Thirdly, certain laws may also impose limitations on the right of a franchisor to receive any rebates, discounts and other advantages.
For example, the laws and regulations governing the distribution of prescription drugs in Quebec prevent a franchisor of a pharmacy network from receiving rebates, discounts and other income from drug manufacturers supplying its franchised pharmacies.
Fourthly, even if the franchisor has clearly stipulated, in its franchise agreement, the right to receive and retain rebates, discounts and other advantages from the franchise network suppliers, this does not mean that this right is limitless.
Under the rules of the Civil Code of Quebec, a person must exercise its rights “in accordance with the requirements of good faith.”
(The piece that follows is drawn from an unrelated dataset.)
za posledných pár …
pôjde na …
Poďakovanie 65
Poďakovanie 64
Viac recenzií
In the franchising context, case law has also clearly established the principle that a franchisor must, when making decisions, take into consideration the interests of its franchisees as well as, in the words of the Court of Appeal of Quebec in the renowned Provigo case (which you can read by clicking here), “[translation] keep the contract binding it [the Franchisee] relevant so that the underlying reasons for the affiliation do not become void or inoperative.”
By applying this principle to the particular question of a franchisor’s rebates, discounts and other sources of income, such income must not prevent the franchisees from acquiring the goods and services required to operate their businesses at reasonable prices which allow them, when reselling them at competitive prices, to earn sufficient profit margins to allow them to benefit from their affiliation with the franchise network. This principle is even more important when, under their contract, the franchisees are required to purchase their goods and services exclusively from suppliers prescribed by the franchisor or from the franchisor itself.
Three practical tips:
- Be clear
Clearly disclose, in your franchise recruitment documents as well as in your franchise agreement, the fact that the franchisor receives and retains for its own benefit (if it is the case), rebates, discounts and other sources of income from the franchise network suppliers.
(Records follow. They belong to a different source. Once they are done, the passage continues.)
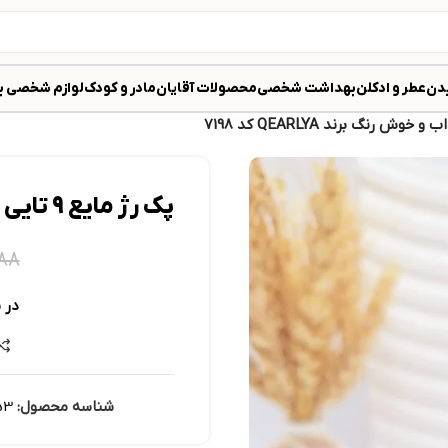
دن
عطر و ادکلن
بهداشت شخصی
محصولات آقایان
مادر و کودک
لوازم شخصی ب
پک رژ مایع 9 تایی جذاب و خوش رنگ برند QEARLYA کد 7198
۱۸۸
در 
شناسه محصول:
53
If you reinvest these amounts, or a portion thereof, in your franchise network, or if you share a portion of it with your franchisees, this should also be disclosed to future franchisees and provided for in your franchise agreement.
- Be reasonable
Regardless of disclosure, and despite the amounts paid by suppliers, it is important that your franchisees benefit from competitive pricing when purchasing their goods and services and so that, at least to a certain extent, they are able to benefit from being part of a franchise network.
The franchisor must also ensure a proper balance between, on the one hand, its desire to maintain and improve its own profitability and, on the other hand, its legal and business obligations towards its franchisees.
Being too greedy can become a significant source of serious disagreements within the franchise network, which can easily degenerate into a lawsuit or trigger the setting up of an aggressive franchisees’ association.
- Share or reinvest
An excellent way to avoid difficulties with your franchisees is by sharing, in a variety of ways, with your franchisees the amounts received from suppliers or by reinvesting a portion of these in improving the tools, resources and services that you offer to your franchisees.
This doesn’t necessarily mean giving money directly to franchisees (although this could be an option), but rather using a portion of the rebates, discounts and other sources of income from the franchise network suppliers to benefit the whole franchise network, for example, by making a special contribution to the franchise network collective advertising fund, by offering training services free of charge or at a lower cost, etc.